Si a cada día le basta su afán, ¿por qué añadimos tantas inquietudes imaginarias, o nos dejamos ahogar por el drama de nuestras insatisfacciones? Es verdad que existen problemas, graves y reales, que nos persiguen constantemente; pero, tendríamos que preguntarnos cómo ponemos a Dios en cada uno de ellos. Cuando a la solicitud de cada día le agregamos la desidia de nuestra falta de fe, o nuestra escasa confianza en Dios, no nos asustemos si parece que Dios nos deja a nuestra suerte. Y no se trata de vivir en el quietismo de no hacer nada, sino de poner los medios necesarios y no ser pesimistas ante las cosas que no salen.

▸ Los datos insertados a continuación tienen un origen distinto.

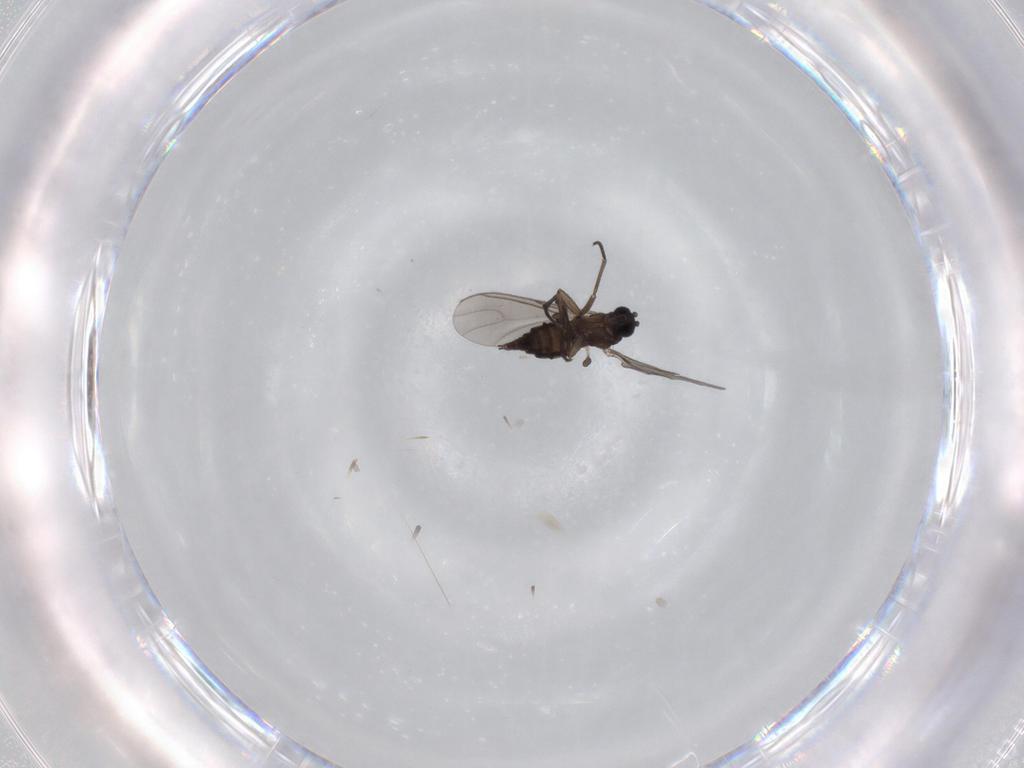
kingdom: Animalia
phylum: Arthropoda
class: Insecta
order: Diptera
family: Sciaridae
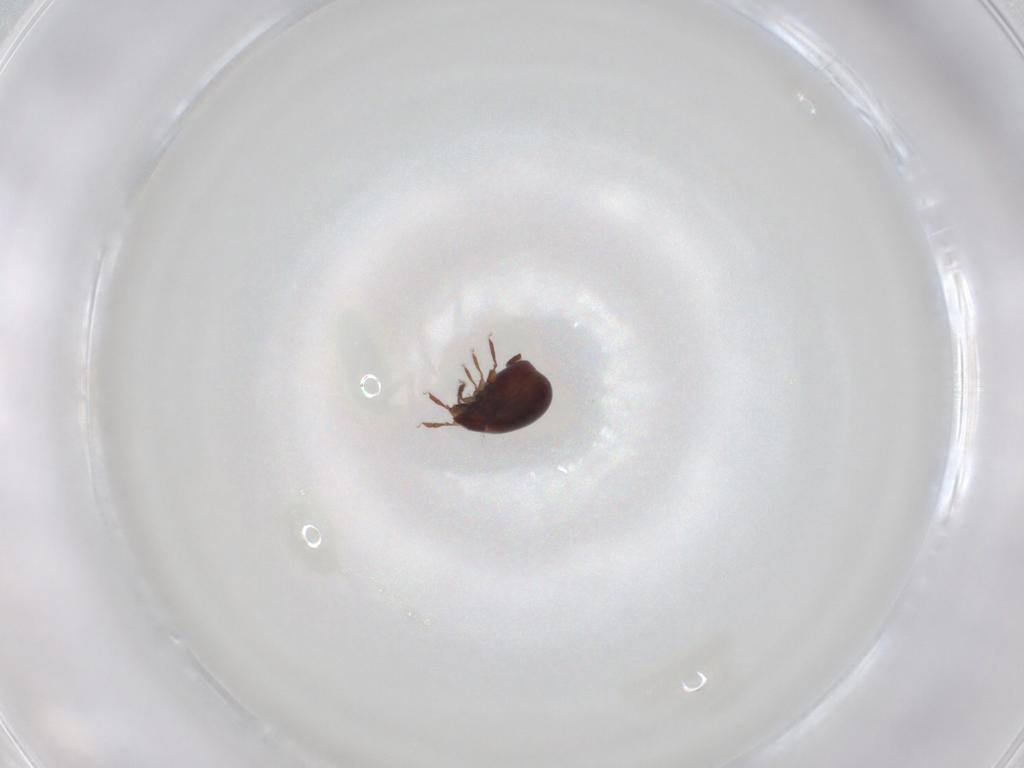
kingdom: Animalia
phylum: Arthropoda
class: Arachnida
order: Sarcoptiformes
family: Humerobatidae
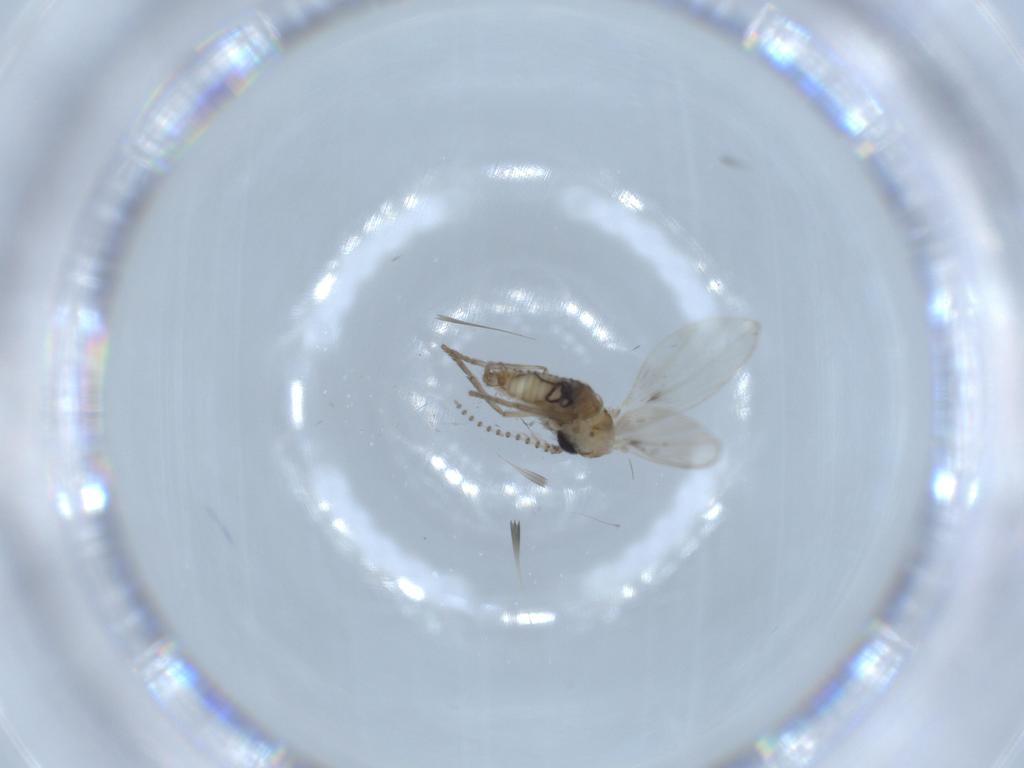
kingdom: Animalia
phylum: Arthropoda
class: Insecta
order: Diptera
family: Psychodidae
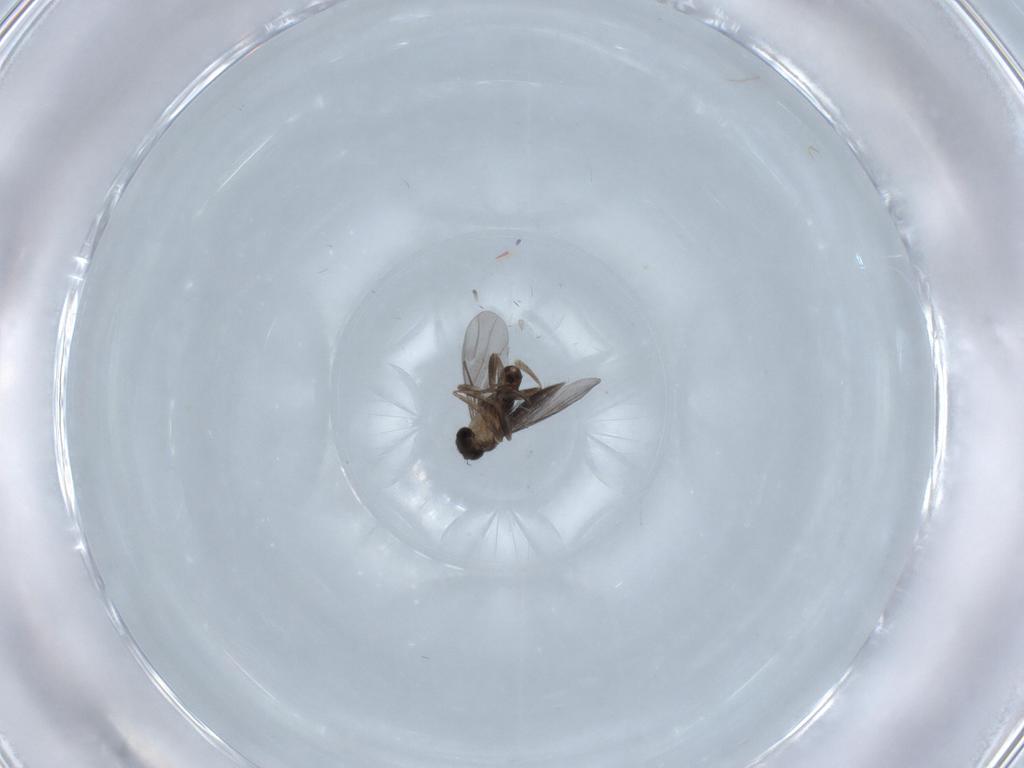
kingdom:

El conocimiento que tiene Dios de cada uno, con nuestros nombres y apellidos, va más allá de la tragicomedia de nuestro día a día. Se trata de vivir la apuesta radical a la que Jesús nos invita: “No todo el que me diga: ¡Señor, Señor!, entrará en el Reino de los Cielos, sino el que haga la voluntad de mi Padre celestial”. Así pues, descubre ese querer de Dios en todos los afanes de tus días. Sólo así serás llamado bienaventurado y tendrás un lugar en el Cielo. Piensa que allí, en la Gloria de Dios, tus afanes cotidianos ya serán un eterno presente repleto sólo de felicidad sin fin.